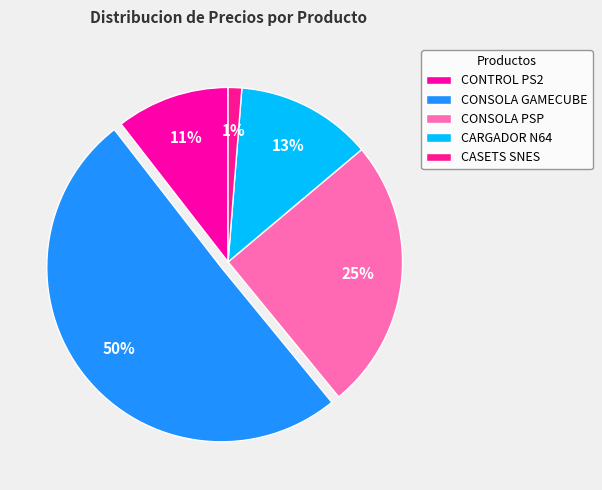

Which category has the smallest portion of the pie?

CASETS SNES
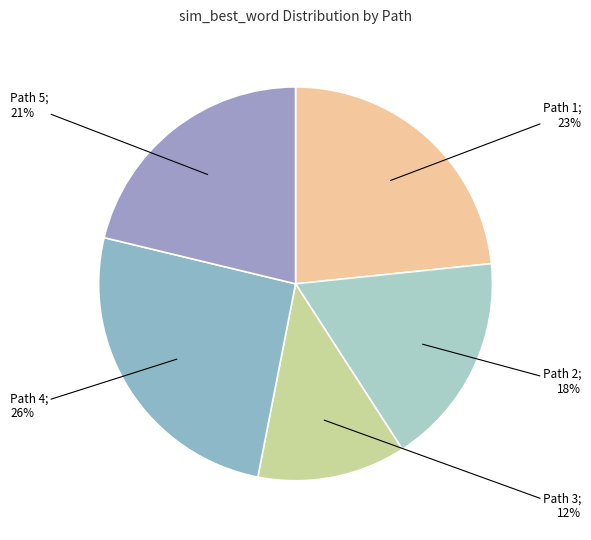

Which category has the biggest portion of the pie?

Path 4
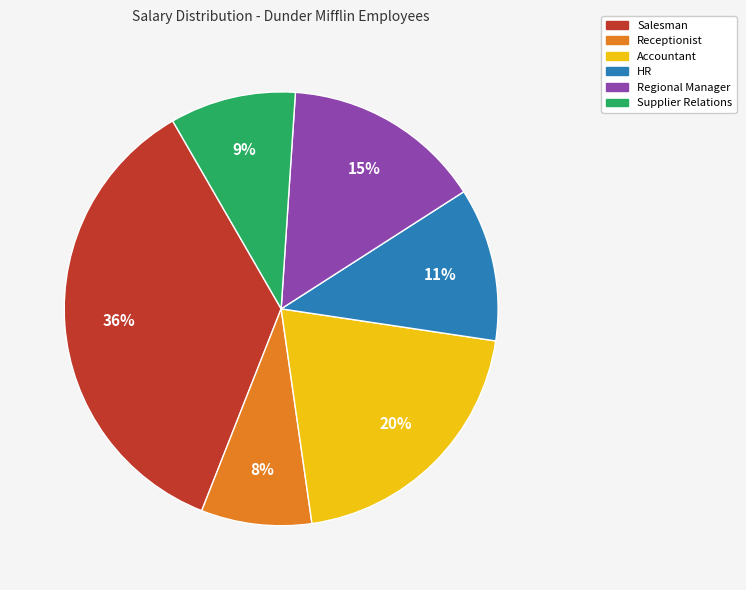

To the nearest percent, what is the average slice percentage?

17%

**What you have to do:**
Convert every non-blank line of the records above into a Markdown table with the columns Row and Line. Number the rows in order and omit the picture lines.

**Task output:**
| Row | Line |
|---|---|
| 1 | Which category has the smallest portion of the pie? |
| 2 | CASETS SNES |
| 3 | Which category has the biggest portion of the pie? |
| 4 | Path 4 |
| 5 | To the nearest percent, what is the average slice percentage? |
| 6 | 17% |